All of the data below should be repeated exactly. Pictures should not be included.

◆ **Given data**
---------------

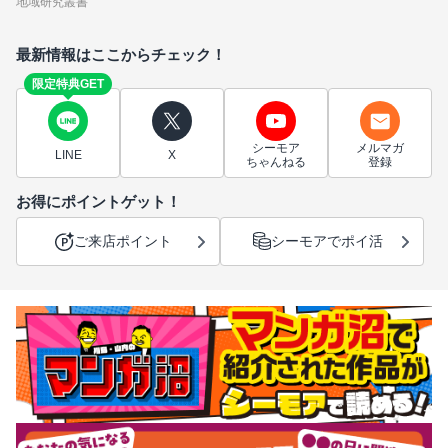
地域研究叢書
最新情報はここからチェック！
限定特典GET
シーモア
メルマガ
LINE
X
ちゃんねる
登録
お得にポイントゲット！
ご来店ポイント
シーモアでポイ活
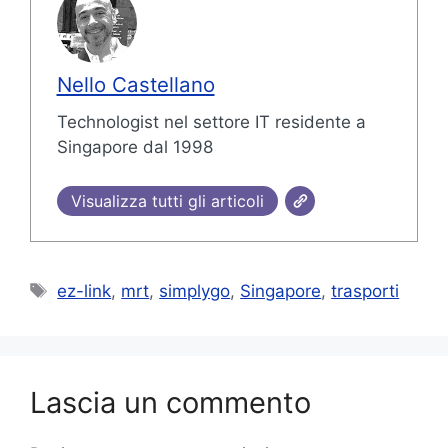
Nello Castellano
Technologist nel settore IT residente a
Singapore dal 1998
Visualizza tutti gli articoli
Tag
ez-link
,
mrt
,
simplygo
,
Singapore
,
trasporti
Lascia un commento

---------------

◆ **Completed exercise**
地域研究叢書
最新情報はここからチェック！
限定特典GET
シーモア
メルマガ
LINE
X
ちゃんねる
登録
お得にポイントゲット！
ご来店ポイント
シーモアでポイ活
Nello Castellano
Technologist nel settore IT residente a
Singapore dal 1998
Visualizza tutti gli articoli
Tag
ez-link
,
mrt
,
simplygo
,
Singapore
,
trasporti
Lascia un commento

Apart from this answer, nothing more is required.